Struct embedding helps with this quite a bit. And it's not possible without exposing the struct definition.

Performance gains are possible, but that's secondary.

> If one already accepts that the object should be dynamically allocated

It can still be allocated on heap, but in one continuous chunk of memory as a part of the larger struct. Hiding the struct definition would prevent this.




> Performance is orthogonal to this.

That's largely true, but it's often cited as a reason to avoiding malloc/free (however dubious that is).

> To me the less you juggle with pointers and malloc/free the safer your code will be from memory leaks, misuse of unallocated memory, NULL checking issues, and easier to inspect/reason about.

I don't quite agree. I've worked mostly in code bases using the pattern described earlier (an opaque pointer, a $type_create(), and a $type_destroy() function). With that pattern, I find it much easier to be certain by code inspection that a particular object or transformation is valid because as long as the pointer was allocated correctly, the object can only be modified by functions that know the type (aside from memory corruption, but that's always possible). That's usually a small set of functions that know the struct details. This fact is useful both as a library author and as the author of a library consumer. By contrast, if the struct is exposed, it's harder to identify all the places that can modify the structure's details and to be sure that invariants are maintained in all those places.

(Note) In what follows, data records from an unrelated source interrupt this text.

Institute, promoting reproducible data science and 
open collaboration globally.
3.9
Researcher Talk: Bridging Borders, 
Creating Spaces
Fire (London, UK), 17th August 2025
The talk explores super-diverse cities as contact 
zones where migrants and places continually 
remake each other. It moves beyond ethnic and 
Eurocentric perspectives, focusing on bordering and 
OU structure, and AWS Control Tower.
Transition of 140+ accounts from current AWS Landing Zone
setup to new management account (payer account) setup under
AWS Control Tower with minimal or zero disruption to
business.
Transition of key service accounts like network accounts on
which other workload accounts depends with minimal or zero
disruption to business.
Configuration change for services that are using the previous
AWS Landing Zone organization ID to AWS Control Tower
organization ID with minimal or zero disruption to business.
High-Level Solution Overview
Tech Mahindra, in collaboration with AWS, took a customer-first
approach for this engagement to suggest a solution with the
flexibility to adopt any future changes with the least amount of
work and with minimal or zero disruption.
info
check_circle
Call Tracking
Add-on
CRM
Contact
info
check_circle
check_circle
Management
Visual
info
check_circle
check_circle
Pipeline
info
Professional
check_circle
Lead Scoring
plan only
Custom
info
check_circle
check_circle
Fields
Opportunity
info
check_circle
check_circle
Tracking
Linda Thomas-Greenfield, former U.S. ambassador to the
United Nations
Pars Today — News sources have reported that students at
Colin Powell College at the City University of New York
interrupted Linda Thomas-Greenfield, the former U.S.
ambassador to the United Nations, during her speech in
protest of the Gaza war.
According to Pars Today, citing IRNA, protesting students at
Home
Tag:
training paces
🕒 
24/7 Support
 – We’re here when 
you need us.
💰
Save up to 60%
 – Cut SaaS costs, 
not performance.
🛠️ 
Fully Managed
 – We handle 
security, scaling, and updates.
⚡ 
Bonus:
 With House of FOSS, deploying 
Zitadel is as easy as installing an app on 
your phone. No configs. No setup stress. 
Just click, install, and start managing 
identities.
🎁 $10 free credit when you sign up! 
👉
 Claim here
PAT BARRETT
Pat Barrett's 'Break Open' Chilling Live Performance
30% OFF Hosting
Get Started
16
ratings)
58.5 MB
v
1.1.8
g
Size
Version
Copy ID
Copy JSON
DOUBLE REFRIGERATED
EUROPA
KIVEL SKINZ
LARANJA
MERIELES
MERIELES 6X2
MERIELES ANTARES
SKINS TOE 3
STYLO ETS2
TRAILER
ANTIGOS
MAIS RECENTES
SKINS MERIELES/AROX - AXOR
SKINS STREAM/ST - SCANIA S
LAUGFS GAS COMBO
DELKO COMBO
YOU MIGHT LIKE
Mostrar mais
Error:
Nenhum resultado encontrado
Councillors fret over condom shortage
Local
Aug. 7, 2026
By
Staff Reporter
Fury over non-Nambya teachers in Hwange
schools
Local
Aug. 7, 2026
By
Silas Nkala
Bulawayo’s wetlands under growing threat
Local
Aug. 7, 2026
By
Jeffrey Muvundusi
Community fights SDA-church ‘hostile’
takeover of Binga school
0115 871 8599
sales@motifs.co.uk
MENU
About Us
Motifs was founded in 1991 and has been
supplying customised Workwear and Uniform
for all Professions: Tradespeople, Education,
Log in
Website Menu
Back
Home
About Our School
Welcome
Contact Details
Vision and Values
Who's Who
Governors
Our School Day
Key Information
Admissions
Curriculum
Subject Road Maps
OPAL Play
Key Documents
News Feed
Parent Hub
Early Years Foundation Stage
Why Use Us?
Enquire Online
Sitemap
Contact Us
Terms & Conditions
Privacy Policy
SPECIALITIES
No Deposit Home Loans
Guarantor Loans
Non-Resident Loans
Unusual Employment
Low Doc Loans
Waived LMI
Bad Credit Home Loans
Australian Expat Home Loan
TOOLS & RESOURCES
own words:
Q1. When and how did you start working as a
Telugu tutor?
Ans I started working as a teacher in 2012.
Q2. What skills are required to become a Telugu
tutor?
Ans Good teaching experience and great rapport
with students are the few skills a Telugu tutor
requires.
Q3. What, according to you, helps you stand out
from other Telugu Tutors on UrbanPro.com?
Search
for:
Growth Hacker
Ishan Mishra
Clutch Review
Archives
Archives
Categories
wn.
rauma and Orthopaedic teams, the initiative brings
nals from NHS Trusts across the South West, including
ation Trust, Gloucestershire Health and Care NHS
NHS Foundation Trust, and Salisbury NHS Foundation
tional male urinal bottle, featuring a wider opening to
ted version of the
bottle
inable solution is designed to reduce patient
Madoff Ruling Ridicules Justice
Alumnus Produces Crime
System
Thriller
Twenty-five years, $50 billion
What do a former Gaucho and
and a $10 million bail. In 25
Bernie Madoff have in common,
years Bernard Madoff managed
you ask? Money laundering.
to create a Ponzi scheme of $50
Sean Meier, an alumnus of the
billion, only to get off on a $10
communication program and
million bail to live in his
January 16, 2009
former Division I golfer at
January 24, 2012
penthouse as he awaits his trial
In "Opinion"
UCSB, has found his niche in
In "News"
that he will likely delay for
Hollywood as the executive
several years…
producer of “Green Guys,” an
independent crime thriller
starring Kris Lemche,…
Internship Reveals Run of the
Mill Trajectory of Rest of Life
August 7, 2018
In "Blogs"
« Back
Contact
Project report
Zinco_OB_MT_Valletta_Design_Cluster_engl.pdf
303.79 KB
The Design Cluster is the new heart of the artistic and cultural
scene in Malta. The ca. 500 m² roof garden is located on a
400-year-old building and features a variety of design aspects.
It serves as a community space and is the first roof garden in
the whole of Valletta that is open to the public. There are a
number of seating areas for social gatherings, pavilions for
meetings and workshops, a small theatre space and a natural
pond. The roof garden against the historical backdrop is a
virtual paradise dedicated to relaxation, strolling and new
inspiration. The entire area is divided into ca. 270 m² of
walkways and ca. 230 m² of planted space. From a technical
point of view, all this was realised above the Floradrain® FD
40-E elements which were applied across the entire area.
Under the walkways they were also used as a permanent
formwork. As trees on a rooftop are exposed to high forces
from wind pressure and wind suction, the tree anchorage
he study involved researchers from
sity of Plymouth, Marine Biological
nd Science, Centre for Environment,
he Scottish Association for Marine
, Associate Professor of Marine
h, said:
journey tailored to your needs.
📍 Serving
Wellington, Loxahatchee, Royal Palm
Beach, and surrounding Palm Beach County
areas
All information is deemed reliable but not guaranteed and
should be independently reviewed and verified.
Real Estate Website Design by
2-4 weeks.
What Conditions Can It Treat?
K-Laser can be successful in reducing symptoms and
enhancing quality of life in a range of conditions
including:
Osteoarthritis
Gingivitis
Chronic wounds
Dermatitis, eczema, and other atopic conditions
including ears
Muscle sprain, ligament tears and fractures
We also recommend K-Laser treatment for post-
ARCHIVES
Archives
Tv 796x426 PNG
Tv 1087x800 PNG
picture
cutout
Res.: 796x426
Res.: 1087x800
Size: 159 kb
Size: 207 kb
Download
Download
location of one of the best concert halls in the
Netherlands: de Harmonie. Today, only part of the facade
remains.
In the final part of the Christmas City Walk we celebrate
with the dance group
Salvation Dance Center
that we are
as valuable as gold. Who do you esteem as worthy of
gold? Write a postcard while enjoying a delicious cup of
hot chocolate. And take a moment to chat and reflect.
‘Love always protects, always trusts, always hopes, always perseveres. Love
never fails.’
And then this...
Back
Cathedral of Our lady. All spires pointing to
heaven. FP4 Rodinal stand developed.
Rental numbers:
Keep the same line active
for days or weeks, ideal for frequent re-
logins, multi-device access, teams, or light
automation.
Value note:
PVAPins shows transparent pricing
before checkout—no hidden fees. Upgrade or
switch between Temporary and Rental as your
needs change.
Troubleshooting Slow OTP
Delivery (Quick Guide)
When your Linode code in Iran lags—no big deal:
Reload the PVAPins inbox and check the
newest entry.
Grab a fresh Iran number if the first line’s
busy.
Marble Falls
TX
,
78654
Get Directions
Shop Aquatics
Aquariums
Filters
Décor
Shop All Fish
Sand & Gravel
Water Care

Besides that, several other failure modes are much less likely with opaque structures, including copying a structure you shouldn't, miscopying a structure that's okay to copy (e.g., off-by-one while copying), or operating on a correctly-sized block of memory that's never been initialized. You can still use unallocated memory, of course, but that's fairly easy to make safer by initializing pointers to NULL. (The analogous option for stack-initialized structs -- initializing them to zero -- is not necessarily any safer than leaving them uninitialized -- particularly if the struct contains file descriptors.)

There are tradeoffs to both approaches. To me, the ability to modify the struct in new versions of the library without breaking the ABI is a pretty major point in favor of using an opaque structure for a library's primary handle. For very simple ancillary structures that are very unlikely to change, and where the convenience of stack allocation is worthwhile, exposing the structure makes a lot of sense.